ADR-009: Privacy-First Local Summarization¶
- Status: Accepted
- Date: 2026-01-11
- Authors: Podcast Scraper Team
- Related RFCs: RFC-012
- Related PRDs: PRD-005
Context & Problem Statement¶
Summarizing long podcast transcripts often involves sensitive or personal content. While Cloud LLMs (OpenAI, Anthropic) are easy to use, they introduce privacy risks, recurring costs, and internet dependencies.
Decision¶
The project defaults to Local Summarization using Transformer models (BART, LED) running on the user's hardware. Cloud-based summarization is treated as an optional secondary provider.
Rationale¶
- Privacy: Transcripts never leave the user's machine.

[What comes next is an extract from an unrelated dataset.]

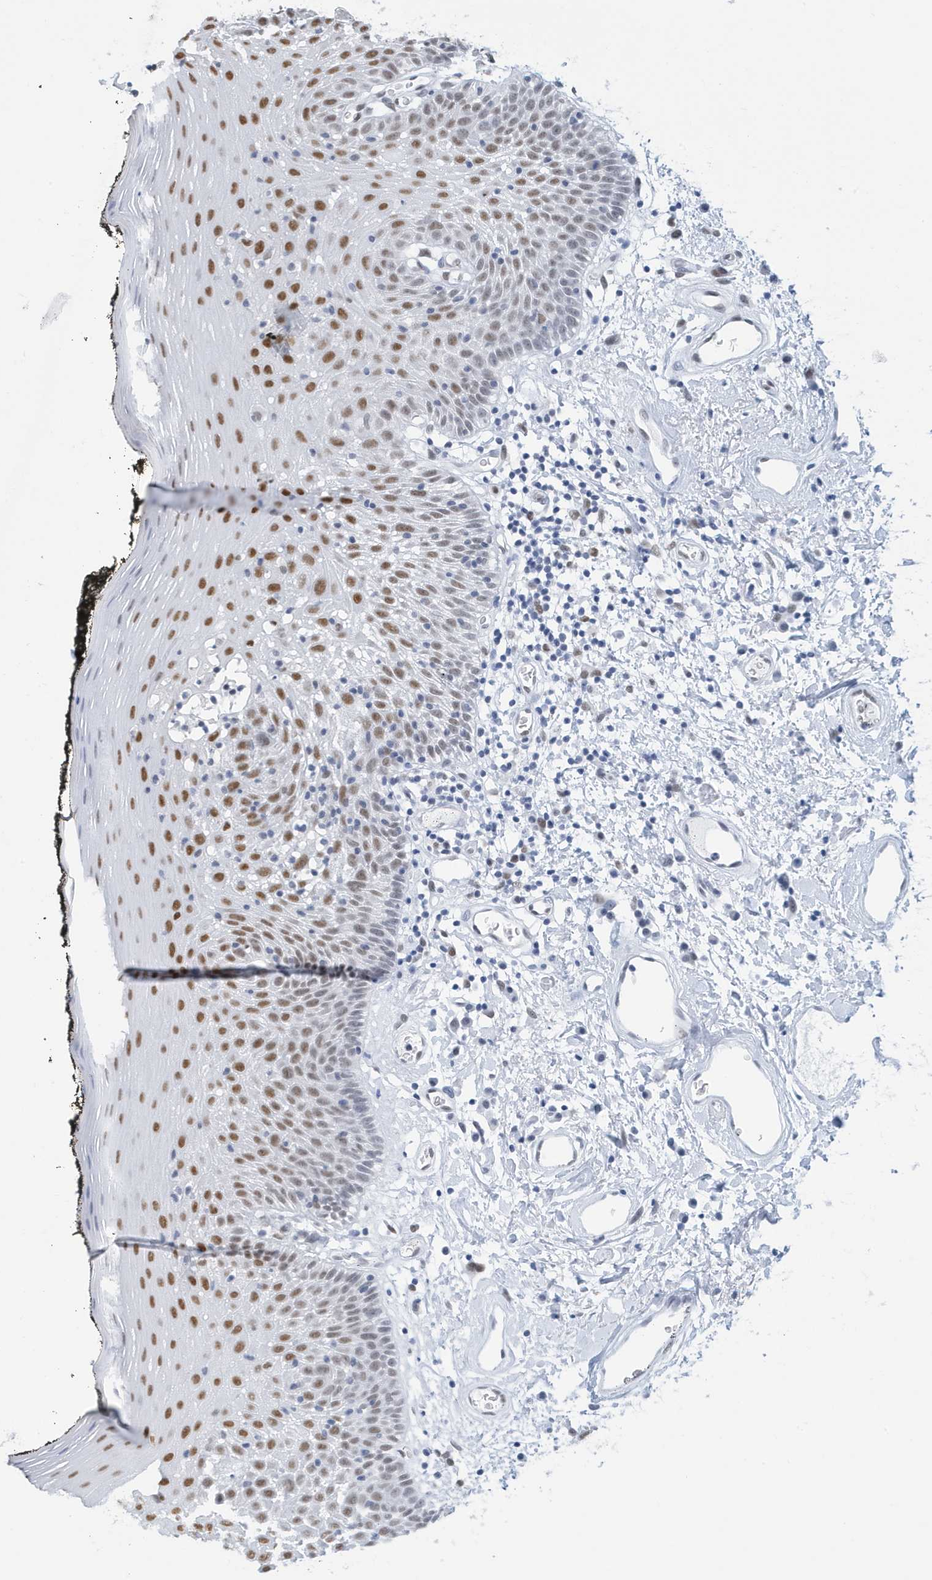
{"staining": {"intensity": "moderate", "quantity": "25%-75%", "location": "nuclear"}, "tissue": "oral mucosa", "cell_type": "Squamous epithelial cells", "image_type": "normal", "snomed": [{"axis": "morphology", "description": "Normal tissue, NOS"}, {"axis": "topography", "description": "Oral tissue"}], "caption": "DAB (3,3'-diaminobenzidine) immunohistochemical staining of unremarkable human oral mucosa demonstrates moderate nuclear protein staining in approximately 25%-75% of squamous epithelial cells. The protein of interest is stained brown, and the nuclei are stained in blue (DAB (3,3'-diaminobenzidine) IHC with brightfield microscopy, high magnification).", "gene": "PCYT1A", "patient": {"sex": "male", "age": 74}}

- Cost: Zero per-token cost allows for processing massive back-catalogs without financial overhead.
- Reliability: The pipeline works offline and is immune to API rate limits or service outages.
Alternatives Considered¶
- Cloud-First: Rejected to maintain the "toolbox" nature of the project and respect user privacy.
- Rule-based Summarization: Rejected as it cannot capture the nuance and abstractive qualities of podcast conversations.
Consequences¶
- Positive: High privacy; zero marginal cost.
- Negative: Requires significant local hardware (RAM/GPU); summaries may have lower "polish" than premium cloud models.